Title: The effects of semaglutide on adolescent mice
Supervisor: Dr. David Wright
Committee members: Dr. Cameron Mitchell, Dr. Daniel Gamu
Abstract:
Background: GLP1 receptor agonists (GLP-1ra) have previously been used for the treatment of Type 2 Diabetes. Human trials have shown body weight loss of ~ 15-20% in adults and ~ 5-15% in adolescents with semaglutide, a weekly injectable GLP-1ra, primarily facilitated by reductions in food intake. Semaglutide causes large reductions in adipose and lean tissue mass in adults, but there is limited information on its effects in adolescent populations.

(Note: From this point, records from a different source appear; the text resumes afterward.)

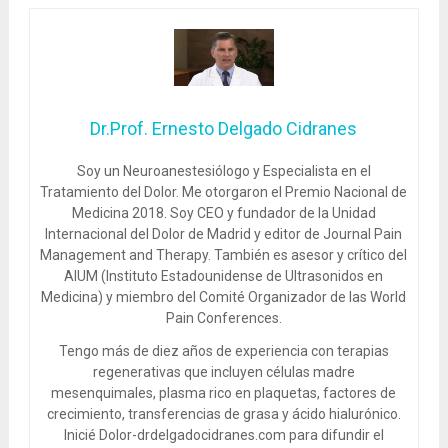
Dr.Prof. Ernesto Delgado Cidranes
Soy un Neuroanestesiólogo y Especialista en el
Tratamiento del Dolor. Me otorgaron el Premio Nacional de
Medicina 2018. Soy CEO y fundador de la Unidad
Internacional del Dolor de Madrid y editor de Journal Pain
Management and Therapy. También es asesor y crítico del
AIUM (Instituto Estadounidense de Ultrasonidos en
Medicina) y miembro del Comité Organizador de las World
Pain Conferences.
Tengo más de diez años de experiencia con terapias
regenerativas que incluyen células madre
mesenquimales, plasma rico en plaquetas, factores de
crecimiento, transferencias de grasa y ácido hialurónico.
Inicié Dolor-drdelgadocidranes.com para difundir el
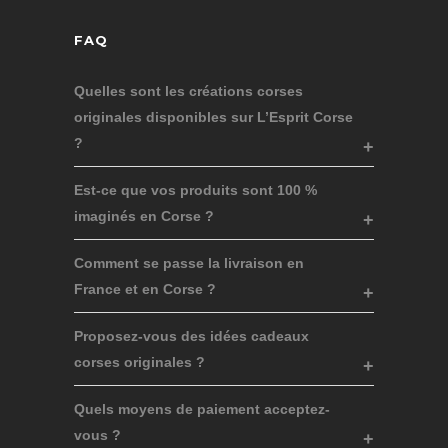
FAQ
Quelles sont les créations corses
originales disponibles sur L’Esprit Corse
?
Est-ce que vos produits sont 100 %
imaginés en Corse ?
Comment se passe la livraison en
France et en Corse ?
Proposez-vous des idées cadeaux
corses originales ?
Quels moyens de paiement acceptez-
vous ?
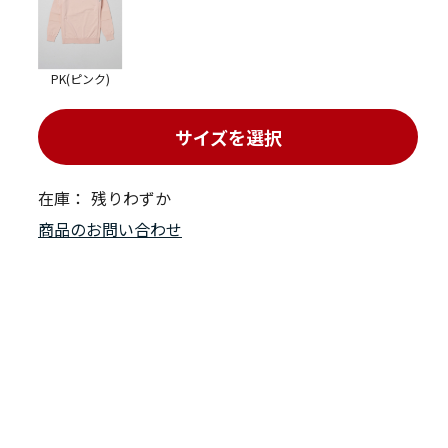
PK(ピンク)
サイズを選択
在庫：
残りわずか
商品のお問い合わせ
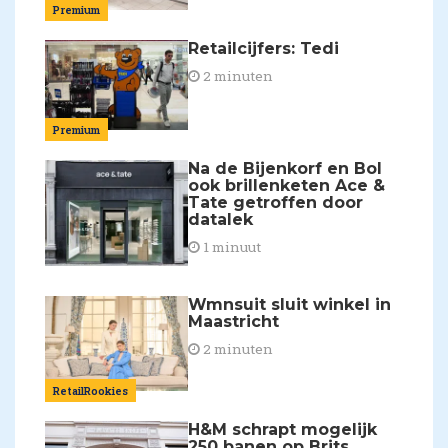
Premium
Retailcijfers: Tedi
2 minuten
Premium
Na de Bijenkorf en Bol
ook brillenketen Ace &
Tate getroffen door
datalek
1 minuut
Wmnsuit sluit winkel in
Maastricht
2 minuten
RetailRookies
H&M schrapt mogelijk
250 banen op Brits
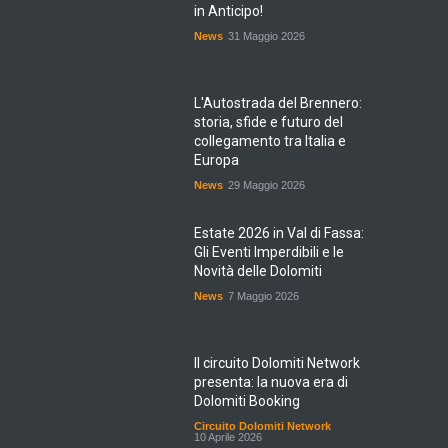
in Anticipo!
News
31 Maggio 2026
L'Autostrada del Brennero:
storia, sfide e futuro del
collegamento tra Italia e
Europa
News
29 Maggio 2026
Estate 2026 in Val di Fassa:
Gli Eventi Imperdibili e le
Novità delle Dolomiti
News
7 Maggio 2026
Il circuito Dolomiti Network
presenta: la nuova era di
Dolomiti Booking
Circuito Dolomiti Network
10 Aprile 2026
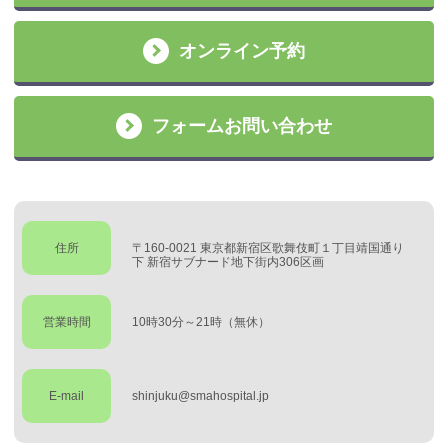
オンライン予約
フォームお問い合わせ
住所
〒160-0021 東京都新宿区歌舞伎町１丁目靖国通り
下 新宿サブナード地下街内306区画
営業時間
10時30分～21時（無休）
E-mail
shinjuku@smahospital.jp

Purpose: The aim of my thesis is to assess the effects of semaglutide on visceral, muscular, and skeletal tissues in adolescent male and female mice. I hypothesize that semaglutide will attenuate weight gain by reducing food intake. I also hypothesize that adiposity, muscle mass, strength, and bone mass will be reduced.
Methods: Adolescent male and female C57BL6/J mice will be weaned at 4 weeks old and placed on a high fat diet for ~4 weeks (HFD, 60% fat, 20% carbohydrate, 20% protein). Mice will be assigned to sex and weight-matched groups: 1) HFD, 2) HFD + Semaglutide. Mice will then be subcutaneously injected daily, for 3 weeks, at the start of dark phase with 10nm/kg semaglutide or vehicle solution, with food intake and body weight measured daily. During the 4th week of treatment, an oral glucose tolerance test, in vivo body composition analysis, grip strength testing, and tissue collection will occur.
Significance: The characterization of body compositional changes and the functional implications of semaglutide treatment in an adolescent murine diet-induced obesity model has yet to be described. Elaboration on semaglutide’s multi-tissue effects is pertinent to the rise in prescriptions for both adults and adolescents.